A Real Slimeball: Hagfish are long creatures that exude a sticky slime (from which the typical species Myxine glutinosa draws its name). They tie themselves in knots to scrape the slime off of their bodies. Instead of vertically articulating jaws like Gnathostomata (vertebrates with jaws), they have a pair of horizontally moving structures with toothlike projections for pulling off food. Hagfish average about half a metre (18 inches) in length; Eptatretus carlhubbsi is the largest known, with a specimen recorded at 116 cm, while Myxine kuoi and Myxine pequenoi seem to reach no more than 18 cm. An adult hagfish can secrete enough slime to turn a large bucket of water into gel in a matter of minutes.
Uninvited Guests: Hagfish enter both living and dead fish, feeding on the insides. Marine worms are also prey. They tend to be quite common in their range, sometimes becoming a nuisance to fishermen by devouring the catch before it can be pulled to the surface. When hagfish wish to disengage from their current prey, they form a knot with their body and slide it towards the mouth. The knot provides something to press against in order to pull the mouth off. This is a unique trait. Hagfish are eaten in Japan and South Korea, and their skin is made into "eel leather" in Korea.

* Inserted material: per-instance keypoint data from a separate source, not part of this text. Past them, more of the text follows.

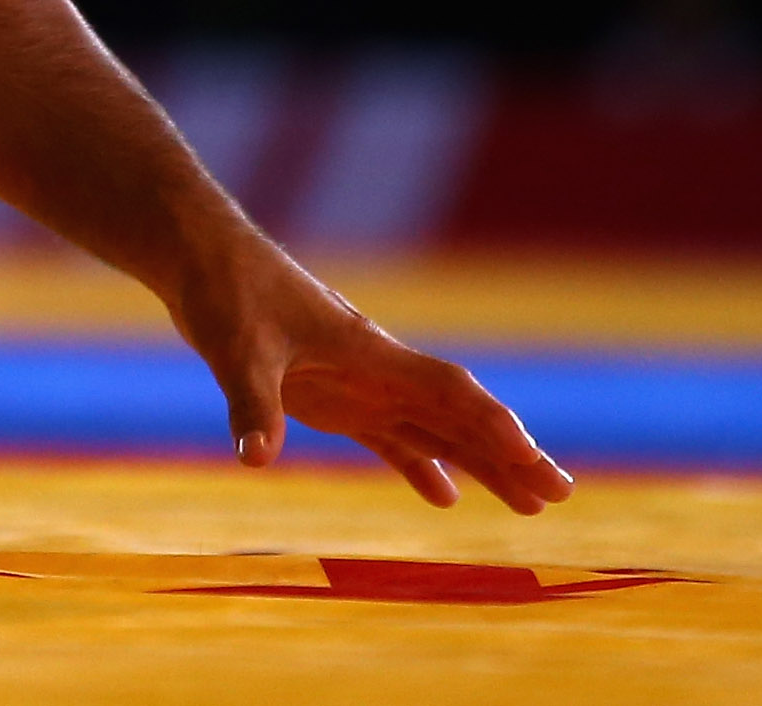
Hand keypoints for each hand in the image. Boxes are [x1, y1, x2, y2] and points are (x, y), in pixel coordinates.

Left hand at [169, 228, 573, 512]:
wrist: (201, 257)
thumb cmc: (224, 290)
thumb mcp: (234, 348)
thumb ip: (250, 404)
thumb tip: (256, 458)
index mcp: (368, 351)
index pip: (446, 390)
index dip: (488, 423)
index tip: (529, 454)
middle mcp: (376, 370)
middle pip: (457, 416)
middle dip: (509, 454)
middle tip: (560, 493)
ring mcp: (358, 384)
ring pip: (434, 430)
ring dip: (480, 464)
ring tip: (530, 503)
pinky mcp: (332, 397)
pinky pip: (388, 437)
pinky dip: (417, 465)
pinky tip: (443, 496)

Medical Experiments: It has recently been discovered that the mucus excreted by the hagfish is unique in that it includes strong, threadlike fibres similar to spider silk. Research continues into potential uses for this or a similar synthetic gel or of the included fibres. Some possibilities include new biodegradable polymers, space-filling gels, and as a means of stopping blood flow in accident victims and surgery patients.
Life Cycles: Individual hagfish are hermaphroditic, with both ovaries and testes, but the female gonads remain non-functional until the individual has reached a particular stage in the hagfish lifecycle. Hagfish do not have a larval stage, in contrast to lampreys, which have a long larval phase. In recent years hagfish have become of special interest for genetic analysis investigating the relationships among chordates.
There has been long discussion in scientific literature about the hagfish being non-vertebrate. Recent molecular biology analyses however tend to classify hagfish as a vertebrate.
About 64 species are known, in 5 genera. A number of the species have only been recently discovered, living at depths of several hundred metres.